In [None]:
#!pip install pyspark

#Criando a sessão do SparkContext e SparkSession

In [2]:
from pyspark import SparkContext
from pyspark.sql import SparkSession

In [3]:
sc = SparkContext.getOrCreate()

In [4]:
spark = SparkSession.builder.appName('PySpark Dataframe from RDD').getOrCreate()

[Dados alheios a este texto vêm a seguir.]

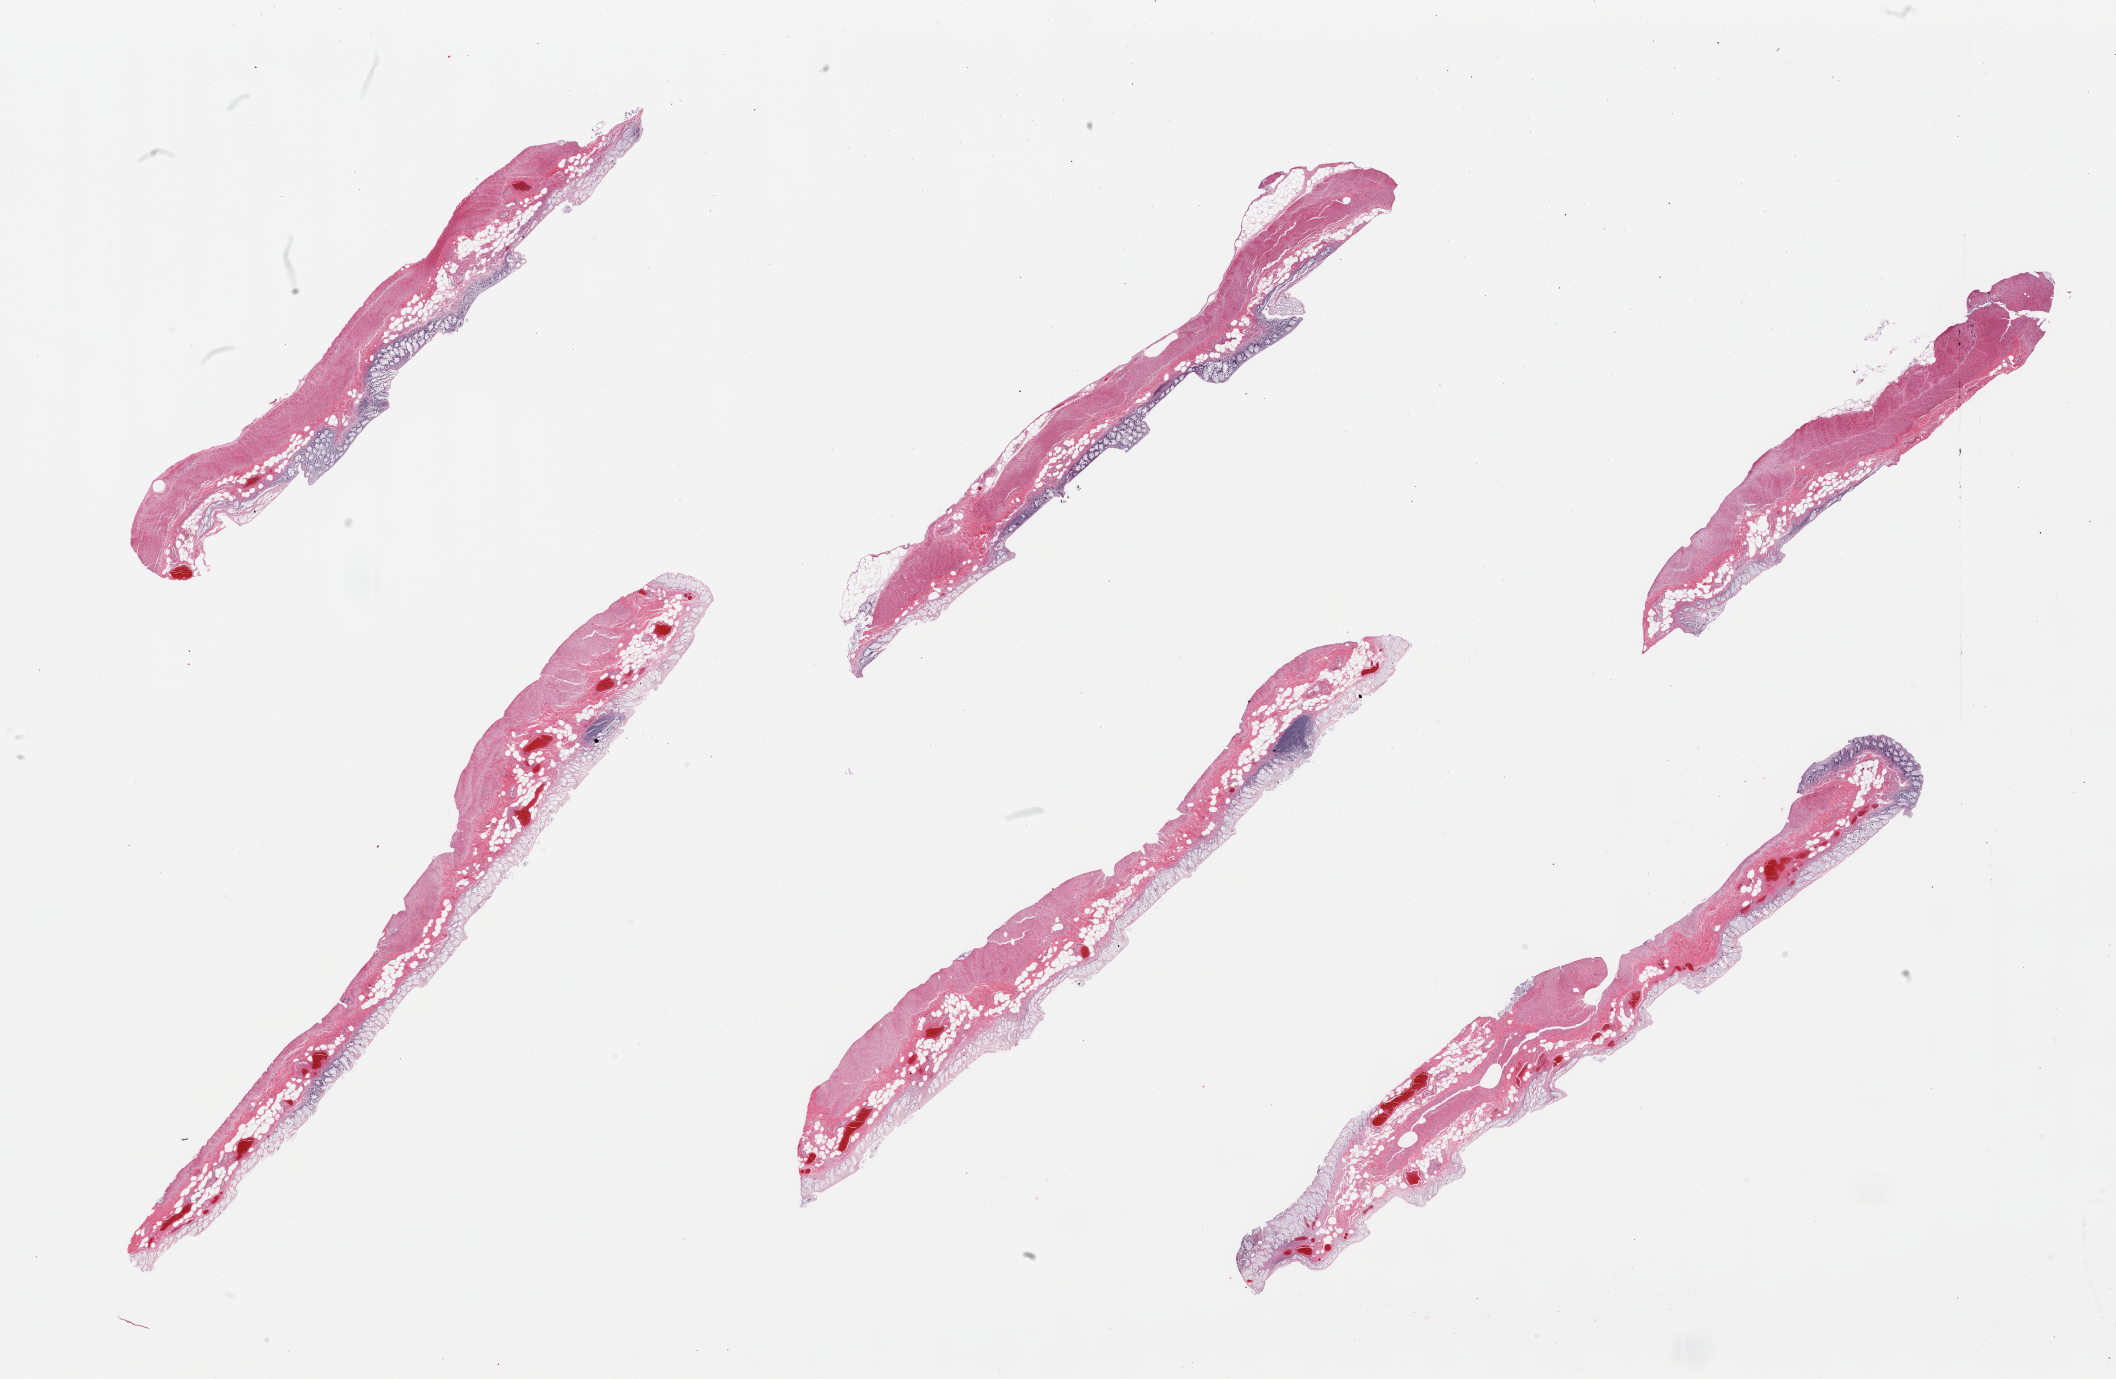
H&E whole-slide image, brightfield — low-resolution overview of the scanned area, about 33.5 x 21.8 mm (acquisition: 20x scan); PAXgene-fixed, paraffin-embedded tissue; section of transverse colon (target tissue); tissue donor sample. Male donor.
Review note (as recorded): 6 pieces; autolyzed.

#Criando PySpark DataFrame de um RDD existente

In [5]:
#Criou tabela com valores dentro onde a primeira coluna eh um caracter
rdd = sc.parallelize([('C',85,76,87,91), ('B',85,76,87,91), ('A',85, 78,96,92),('A',92,76,89,96)],4)

In [10]:
print(type(rdd))

<class 'pyspark.rdd.RDD'>


In [7]:
sub = ['id_person','value_1','value_2','value_3','value_4']

In [8]:
marks_df = spark.createDataFrame(rdd, schema=sub)

In [9]:
print(type(marks_df))

<class 'pyspark.sql.dataframe.DataFrame'>


In [11]:
marks_df.printSchema()

root
 |-- id_person: string (nullable = true)
 |-- value_1: long (nullable = true)
 |-- value_2: long (nullable = true)
 |-- value_3: long (nullable = true)
 |-- value_4: long (nullable = true)



In [12]:
marks_df.show()

+---------+-------+-------+-------+-------+
|id_person|value_1|value_2|value_3|value_4|
+---------+-------+-------+-------+-------+
|        C|     85|     76|     87|     91|
|        B|     85|     76|     87|     91|
|        A|     85|     78|     96|     92|
|        A|     92|     76|     89|     96|
+---------+-------+-------+-------+-------+



# Criando e manipulando dados em df pyspark

In [15]:
import pyspark
from pyspark.sql import SparkSession
spark = SparkSession.builder.appName('pysparkdf').getOrCreate()

#importando dados

In [17]:
df = spark.read.csv('/content/drive/MyDrive/FIAP/Fase 03/cereal.csv' , sep=',' , inferSchema = True, header = True)

#Lendo o Schema

In [18]:
df.printSchema()

root
 |-- name: string (nullable = true)
 |-- mfr: string (nullable = true)
 |-- type: string (nullable = true)
 |-- calories: integer (nullable = true)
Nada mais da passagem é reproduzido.